### [Text]
Jointly owned by Disney, Fox, Comcast, and Turner, Hulu had more than 17 million subscribers at the end of 2017, it announced this week. That’s across its subscription-video-on-demand platform, which costs $7.99 a month ($11.99 without commercials), and the $39.99-a-month live-TV bundle that launched last year. It’s about one-third of Netflix’s US subscriber base, which was 52 million members strong as of October 2017. Hulu, unlike Netflix, is only available in the US.

The last time Hulu reported subscriber figures was May 2016, when it posted 12 million of them. It still offered a free, ad-supported plan then. After that was shuttered, Hulu moved away from posting subscriber figures in favor of another metric, “total unique viewers,” which gives a more complete picture of its audience. The streaming service still airs commercials in its base and live-TV plans, and advertisers care more about who is watching Hulu than how many people subscribe. But the press continued to cite the old number, which could be compared like-for-like with Netflix and Amazon. So now Hulu is reporting both.

### [Given data]
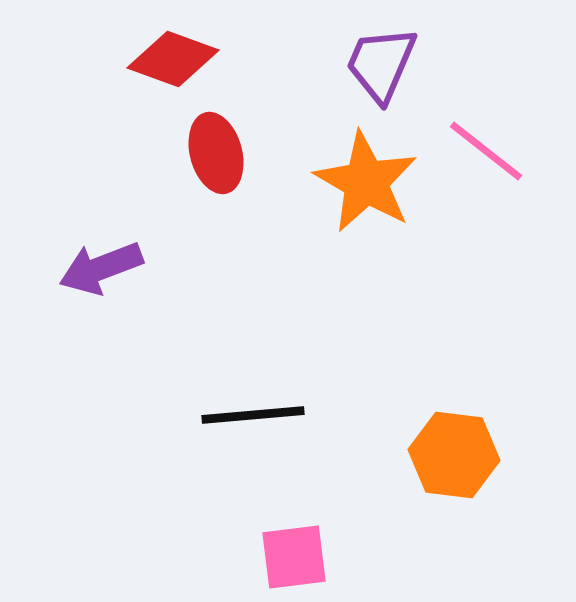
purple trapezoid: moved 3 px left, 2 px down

### [Problem to solve]
Check each statement against the Hulu subscriber text and answer yes or no, quoting the words that settle it: (a) Hulu can be watched outside the US; (b) Hulu reported 12 million subscribers in May 2016; (c) the commercial-free subscription plan costs $11.99 a month.

### [Output for this exercise]
(a) No: "Hulu, unlike Netflix, is only available in the US."
(b) Yes: "The last time Hulu reported subscriber figures was May 2016, when it posted 12 million of them."
(c) Yes: "which costs $7.99 a month ($11.99 without commercials)"